- _Dataset records_:
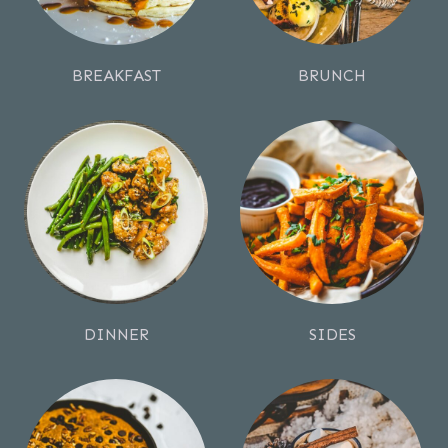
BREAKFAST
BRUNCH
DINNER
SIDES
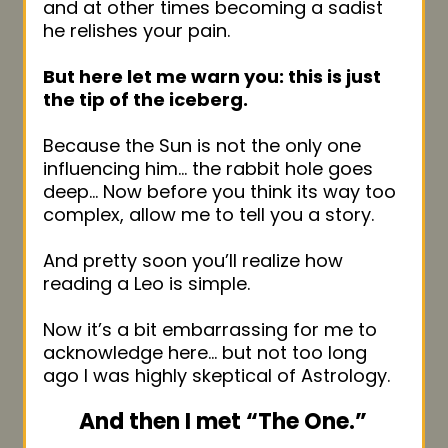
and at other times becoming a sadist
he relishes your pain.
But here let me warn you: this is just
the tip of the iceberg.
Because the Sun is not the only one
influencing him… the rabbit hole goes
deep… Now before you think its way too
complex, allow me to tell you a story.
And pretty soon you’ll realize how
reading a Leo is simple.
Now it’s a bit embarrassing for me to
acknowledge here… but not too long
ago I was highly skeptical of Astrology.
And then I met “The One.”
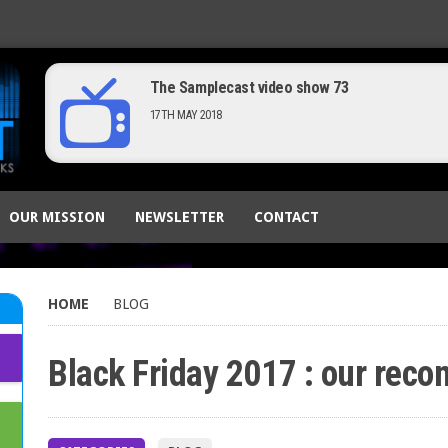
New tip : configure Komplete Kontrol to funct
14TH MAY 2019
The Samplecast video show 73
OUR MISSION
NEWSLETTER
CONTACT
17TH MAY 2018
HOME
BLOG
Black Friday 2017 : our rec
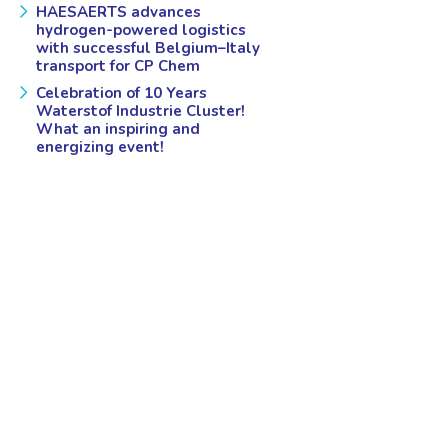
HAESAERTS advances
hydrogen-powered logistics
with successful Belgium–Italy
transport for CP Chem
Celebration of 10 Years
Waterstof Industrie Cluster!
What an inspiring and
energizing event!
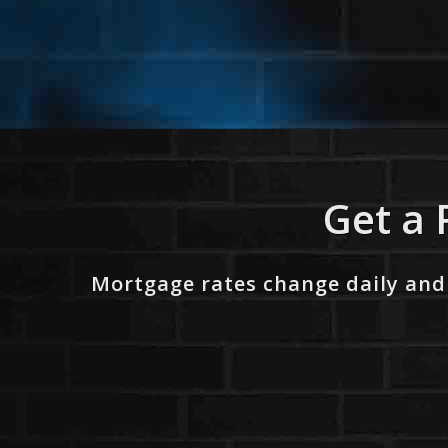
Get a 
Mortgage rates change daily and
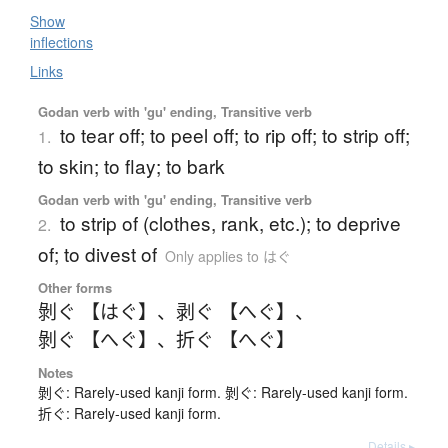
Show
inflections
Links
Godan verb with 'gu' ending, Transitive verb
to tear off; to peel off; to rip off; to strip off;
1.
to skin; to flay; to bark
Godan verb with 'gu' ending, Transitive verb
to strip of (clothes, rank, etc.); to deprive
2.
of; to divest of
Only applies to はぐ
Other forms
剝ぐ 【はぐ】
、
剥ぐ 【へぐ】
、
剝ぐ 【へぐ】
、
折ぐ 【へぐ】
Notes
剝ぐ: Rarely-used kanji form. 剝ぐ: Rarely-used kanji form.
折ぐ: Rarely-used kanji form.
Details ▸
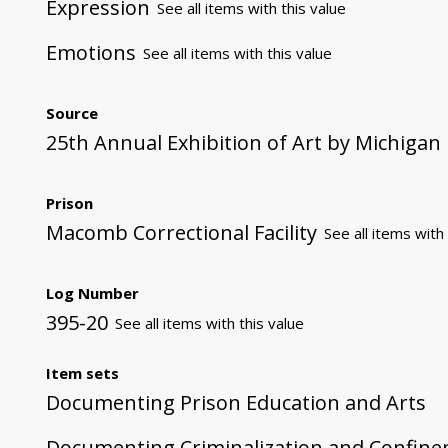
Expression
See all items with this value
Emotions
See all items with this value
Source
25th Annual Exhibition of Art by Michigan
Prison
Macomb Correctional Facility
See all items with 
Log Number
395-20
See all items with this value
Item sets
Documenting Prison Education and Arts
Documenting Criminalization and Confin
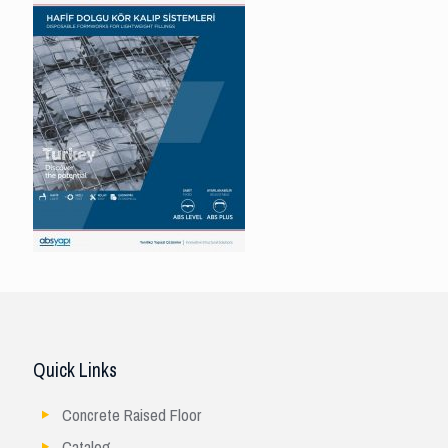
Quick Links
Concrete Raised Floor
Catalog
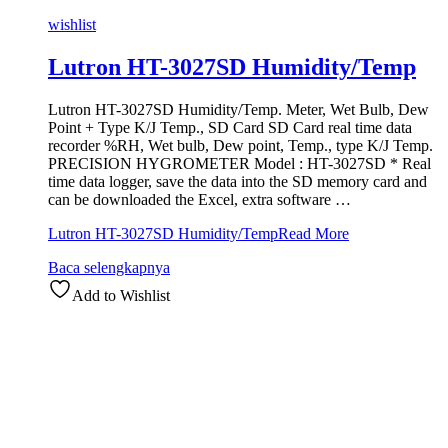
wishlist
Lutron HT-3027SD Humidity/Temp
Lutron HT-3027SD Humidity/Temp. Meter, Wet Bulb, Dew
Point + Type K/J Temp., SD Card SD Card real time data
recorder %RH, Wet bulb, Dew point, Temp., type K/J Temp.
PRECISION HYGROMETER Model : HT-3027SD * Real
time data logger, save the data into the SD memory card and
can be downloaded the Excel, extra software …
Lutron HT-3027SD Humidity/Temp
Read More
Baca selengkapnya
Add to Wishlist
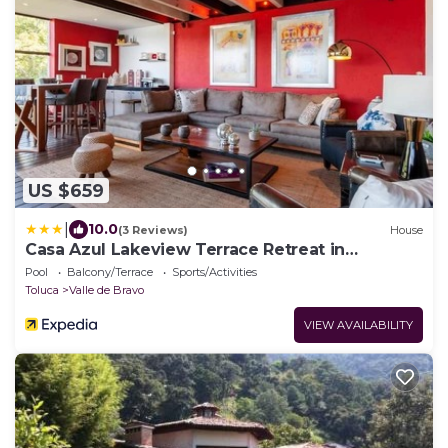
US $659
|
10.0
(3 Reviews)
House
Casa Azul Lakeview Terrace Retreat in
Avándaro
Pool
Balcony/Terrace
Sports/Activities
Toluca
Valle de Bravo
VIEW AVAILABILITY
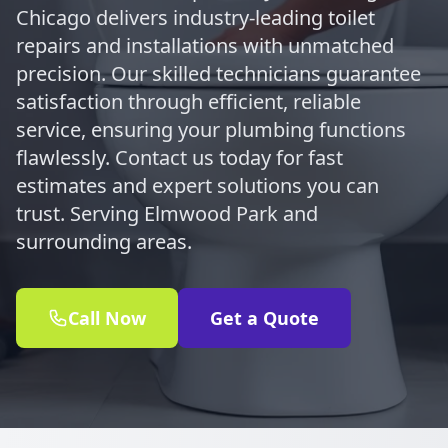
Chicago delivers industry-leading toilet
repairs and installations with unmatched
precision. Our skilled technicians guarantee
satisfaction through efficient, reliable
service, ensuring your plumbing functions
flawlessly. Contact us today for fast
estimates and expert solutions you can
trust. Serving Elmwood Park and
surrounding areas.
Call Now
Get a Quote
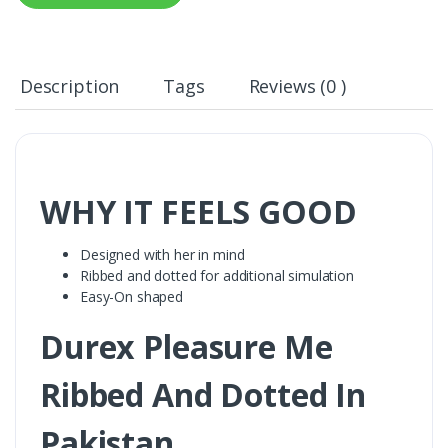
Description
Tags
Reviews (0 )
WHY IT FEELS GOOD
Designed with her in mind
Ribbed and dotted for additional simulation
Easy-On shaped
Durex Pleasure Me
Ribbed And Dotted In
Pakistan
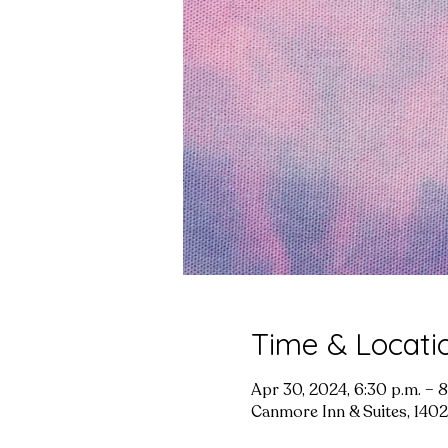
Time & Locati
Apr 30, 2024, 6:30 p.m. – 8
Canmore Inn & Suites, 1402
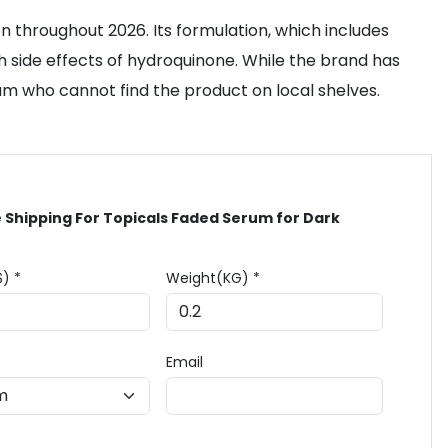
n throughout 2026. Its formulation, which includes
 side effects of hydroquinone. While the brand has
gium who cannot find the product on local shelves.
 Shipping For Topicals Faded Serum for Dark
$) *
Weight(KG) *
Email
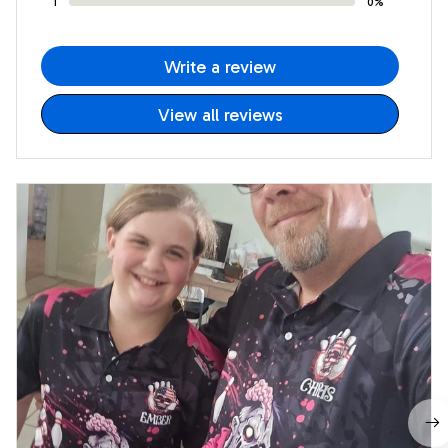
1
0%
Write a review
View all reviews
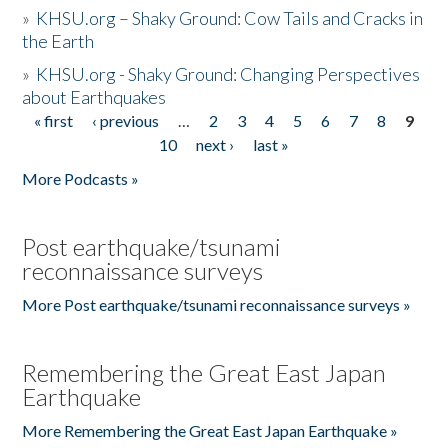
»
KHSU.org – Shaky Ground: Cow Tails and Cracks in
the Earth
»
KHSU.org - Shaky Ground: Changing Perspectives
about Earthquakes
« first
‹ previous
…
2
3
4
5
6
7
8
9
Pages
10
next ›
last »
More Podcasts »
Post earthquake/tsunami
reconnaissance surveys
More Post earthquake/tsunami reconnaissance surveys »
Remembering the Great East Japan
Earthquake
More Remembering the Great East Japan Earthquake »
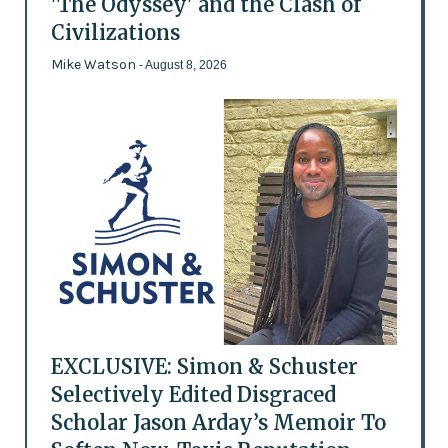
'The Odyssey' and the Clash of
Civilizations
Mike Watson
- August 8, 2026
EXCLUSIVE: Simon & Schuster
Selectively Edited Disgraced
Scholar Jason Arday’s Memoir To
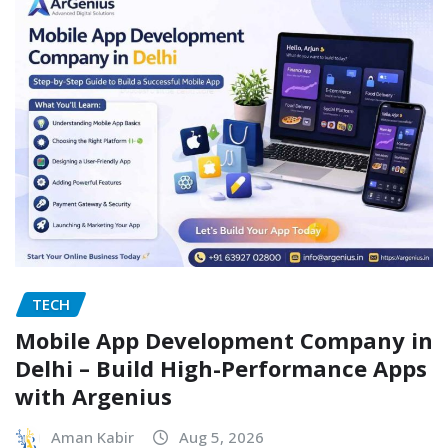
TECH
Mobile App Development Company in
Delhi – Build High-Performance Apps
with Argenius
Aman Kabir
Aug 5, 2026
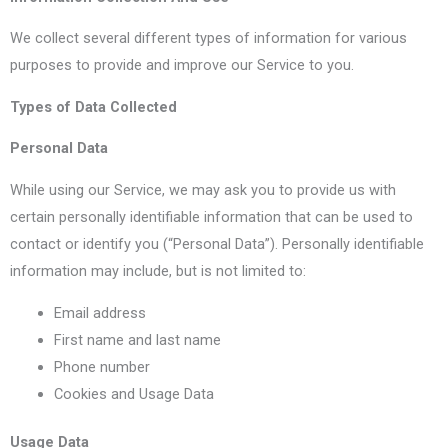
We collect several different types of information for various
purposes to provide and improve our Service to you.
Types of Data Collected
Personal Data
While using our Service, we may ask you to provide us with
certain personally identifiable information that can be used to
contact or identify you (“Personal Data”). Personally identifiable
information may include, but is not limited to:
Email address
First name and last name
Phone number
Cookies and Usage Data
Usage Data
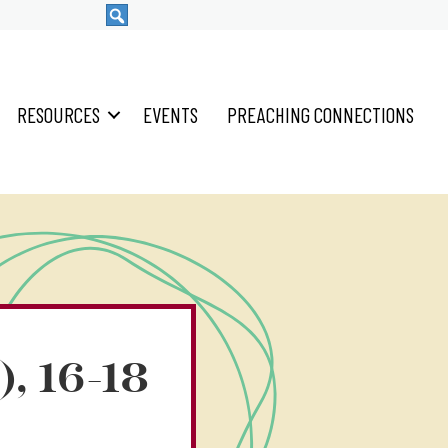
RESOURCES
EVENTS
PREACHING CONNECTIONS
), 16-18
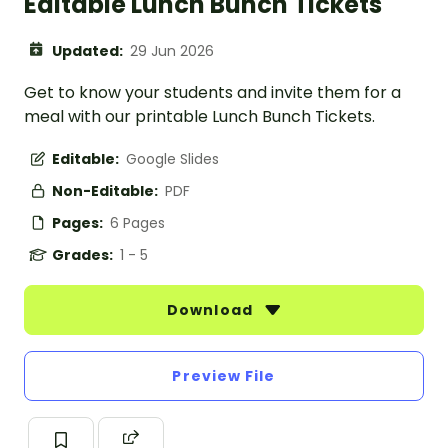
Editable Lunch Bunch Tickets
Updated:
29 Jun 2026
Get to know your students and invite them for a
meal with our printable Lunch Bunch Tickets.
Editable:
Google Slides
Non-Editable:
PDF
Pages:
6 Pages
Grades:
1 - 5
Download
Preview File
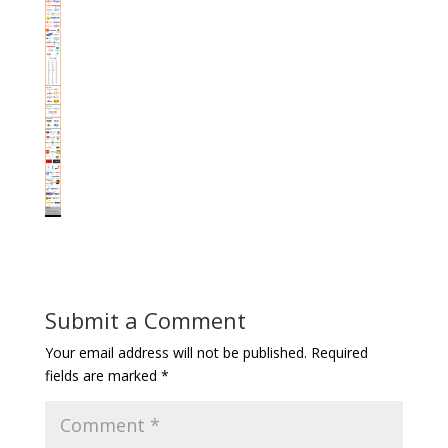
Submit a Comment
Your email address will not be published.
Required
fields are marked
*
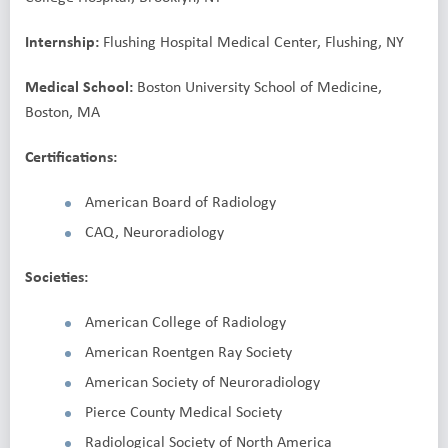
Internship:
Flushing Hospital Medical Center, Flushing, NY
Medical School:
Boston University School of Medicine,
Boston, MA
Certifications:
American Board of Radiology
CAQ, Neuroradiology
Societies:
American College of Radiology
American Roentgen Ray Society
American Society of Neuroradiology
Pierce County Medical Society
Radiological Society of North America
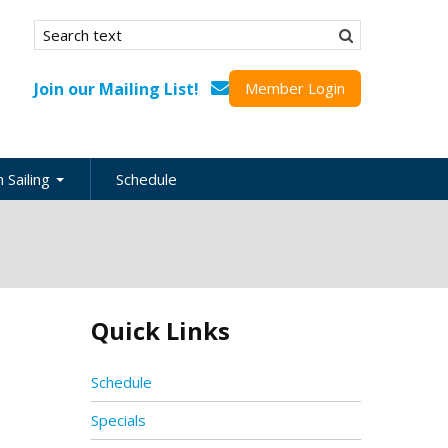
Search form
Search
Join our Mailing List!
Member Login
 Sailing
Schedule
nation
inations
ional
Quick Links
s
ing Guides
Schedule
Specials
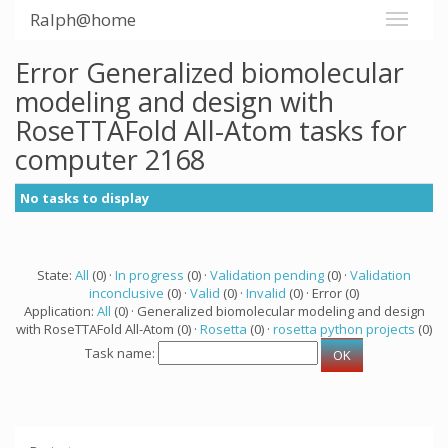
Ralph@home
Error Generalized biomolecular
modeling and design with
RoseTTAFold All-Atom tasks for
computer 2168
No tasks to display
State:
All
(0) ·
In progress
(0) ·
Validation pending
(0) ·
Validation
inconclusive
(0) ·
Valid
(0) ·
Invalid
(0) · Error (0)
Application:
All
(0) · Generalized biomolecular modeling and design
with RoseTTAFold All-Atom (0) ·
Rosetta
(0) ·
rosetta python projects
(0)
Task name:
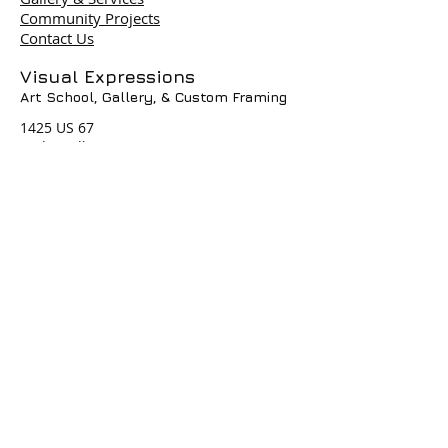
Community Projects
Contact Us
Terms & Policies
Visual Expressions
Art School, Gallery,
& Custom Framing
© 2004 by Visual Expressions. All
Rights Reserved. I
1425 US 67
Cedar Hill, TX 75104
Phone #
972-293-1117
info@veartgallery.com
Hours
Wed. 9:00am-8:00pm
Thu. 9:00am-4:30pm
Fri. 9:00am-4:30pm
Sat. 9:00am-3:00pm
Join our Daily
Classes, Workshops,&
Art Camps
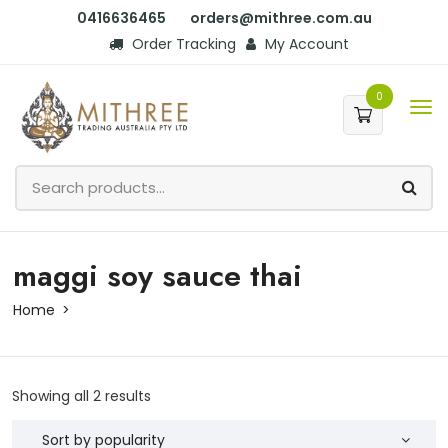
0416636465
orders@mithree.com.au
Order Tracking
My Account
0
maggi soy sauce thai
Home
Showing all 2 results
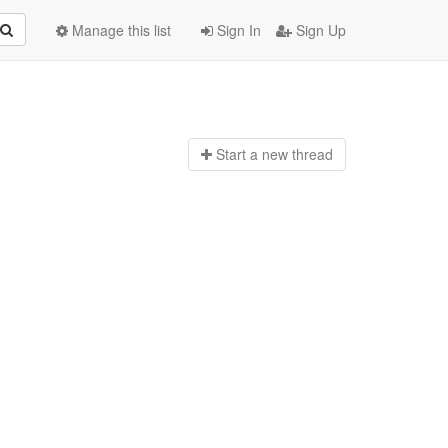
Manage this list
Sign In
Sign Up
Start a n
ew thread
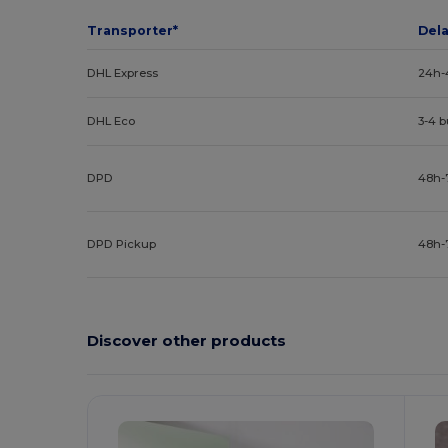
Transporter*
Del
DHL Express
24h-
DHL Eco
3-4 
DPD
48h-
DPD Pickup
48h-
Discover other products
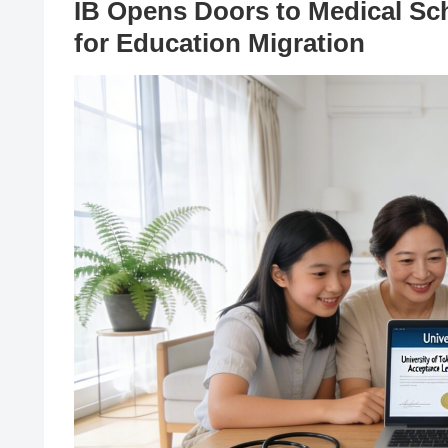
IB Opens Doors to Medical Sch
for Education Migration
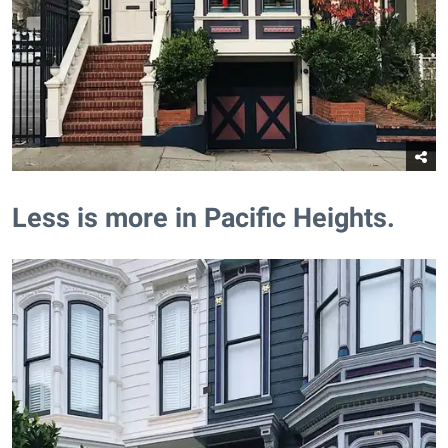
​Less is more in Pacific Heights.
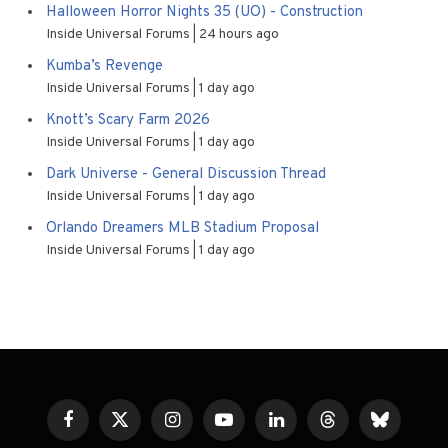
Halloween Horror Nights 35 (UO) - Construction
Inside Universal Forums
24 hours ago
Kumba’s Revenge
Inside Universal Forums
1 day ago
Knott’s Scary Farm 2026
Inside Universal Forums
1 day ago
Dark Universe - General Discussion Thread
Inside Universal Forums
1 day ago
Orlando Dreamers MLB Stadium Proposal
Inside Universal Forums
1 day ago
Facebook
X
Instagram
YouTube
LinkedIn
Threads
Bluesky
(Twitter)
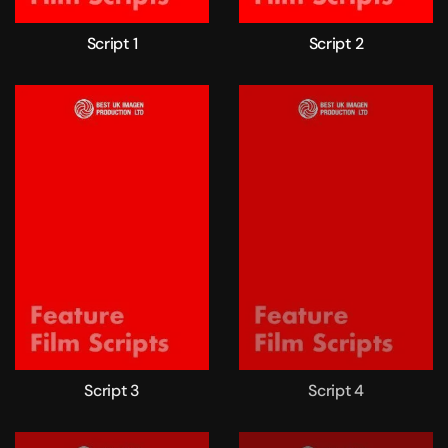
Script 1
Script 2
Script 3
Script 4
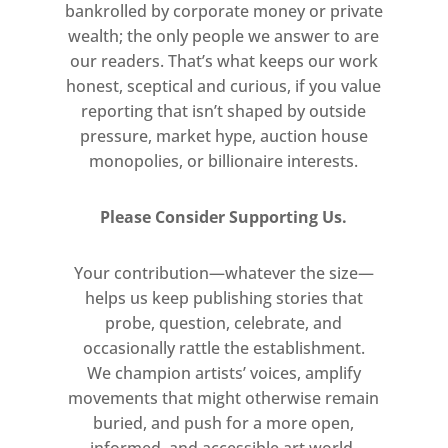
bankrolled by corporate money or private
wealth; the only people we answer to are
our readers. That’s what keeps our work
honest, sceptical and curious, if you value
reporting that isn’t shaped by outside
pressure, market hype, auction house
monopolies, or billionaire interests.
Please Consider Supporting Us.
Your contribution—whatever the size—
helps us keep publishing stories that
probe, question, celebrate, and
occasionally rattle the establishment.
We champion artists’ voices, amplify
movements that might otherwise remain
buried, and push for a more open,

- _What you are asked to do_: Would you give again, exactly, the lines in the data above that run from the line containing "gium who cannot" to the line containing "with Argenius"? Include both ends and no pictures.

- _Exercise output_:
gium who cannot find the product on local shelves.
 Shipping For Topicals Faded Serum for Dark
$) *
Weight(KG) *
Email
1
0%
Write a review
View all reviews
»
KHSU.org – Shaky Ground: Cow Tails and Cracks in
the Earth
»
KHSU.org - Shaky Ground: Changing Perspectives
about Earthquakes
« first
‹ previous
…
2
3
4
5
6
7
8
9
Pages
10
next ›
last »
More Podcasts »
Post earthquake/tsunami
reconnaissance surveys
More Post earthquake/tsunami reconnaissance surveys »
Remembering the Great East Japan
Earthquake
More Remembering the Great East Japan Earthquake »
'The Odyssey' and the Clash of
Civilizations
Mike Watson
- August 8, 2026
EXCLUSIVE: Simon & Schuster
Selectively Edited Disgraced
Scholar Jason Arday’s Memoir To
TECH
Mobile App Development Company in
Delhi – Build High-Performance Apps
with Argenius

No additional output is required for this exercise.